Now it was Rosie’s turn to laugh. ‘Well they’re as close as!’
Nadia’s relationship with Nico’s family was strained to say the least. As an only child of unassuming (now retired) academics, Nadia had never understood large and loud families. Or the complex and fraught sibling dynamics between Nico and his many brothers and sisters. Her brain didn’t have room for the messy complexities of extended families.
Rosie sympathised, she wasn’t sure she could deal with Nico’s family if half of Nadia’s stories were true. Rosie’s family was small and contained just like Nadia’s although that was partly because her parents had divorced when Rosie was back in primary school. It was so long ago now that Rosie barely remembered her father living in the same house as them.
Occasionally, on a slow day and if she had nothing better to do than indulge in some introspection, Rosie might poke at this issue, wondering exactly how much her parents’ divorce bothered her, and if it really ought to bother her more than it did. On reflection, Rosie concluded that the only lasting impact was a rather ambivalent attitude towards the institution of marriage, and it wasn’t as if this made her especially unique.
Rosie suspected that her brother Chris might have dwelt on it more – he had been a few years older than Rosie when their dad had left – and he might have thought about it more since becoming a dad himself, but he and Rosie had never really discussed it, which was their sibling relationship in a nutshell. Their dad, though he remembered birthdays and Christmases was sporadic in his correspondence the rest of the year. Hand on her heart, Rosie couldn’t say she really missed him.
But Rosie’s mother more than made up for his absence. Susan, an impressive woman, some might say intimidating, had been headteacher of a school with ‘distinct challenges.’ But Susan turned it around so that by the time she retired it was a school that the middle-class families in the neighbourhood would perform postcode contortions that verged on immoral, if not illegal, to get accepted at. It was even rumoured that several celebrities had tried to bribe Susan to gain access for their offspring. But Susan remained tight-lipped on that matter; she was not someone to care much for the fleeting nature of celebrity.

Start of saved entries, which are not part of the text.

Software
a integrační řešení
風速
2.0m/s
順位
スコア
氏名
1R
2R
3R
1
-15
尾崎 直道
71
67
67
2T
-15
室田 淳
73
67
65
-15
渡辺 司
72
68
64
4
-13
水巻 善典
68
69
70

Susan, now retired, was busier than ever with demands on her time from various committees and projects. This kept her from paying too much close attention to Rosie’s love life and Susan had always encouraged Rosie’s academic and professional success; though lately, Rosie had been starting to get the feeling that her mother worried that Rosie’s drive and ambition might result in her complete lack of interest in providing grandchildren anytime soon. Recently, her mother seemed much more interested in Rosie’s life than she had ever been before.

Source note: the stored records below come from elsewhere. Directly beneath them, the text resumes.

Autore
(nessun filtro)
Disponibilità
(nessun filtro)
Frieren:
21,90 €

Rosie toyed with her mouse, the computer screen flickering into life, she wanted to double check that her experiment was being attended to. She saw a brief message from her post doc informing her that all was well and she turned back to the conversation.
‘Half the issue, Nadia, is that I just can’t be bothered,’ Rosie confessed. ‘I hate online dating,’ she grumbled. ‘I don’t think I’ve ever had a successful date off the back of it.’
Nadia put her coffee down and threw her hands up in protest. ‘What about that guy who really loved the fact you were a scientist?’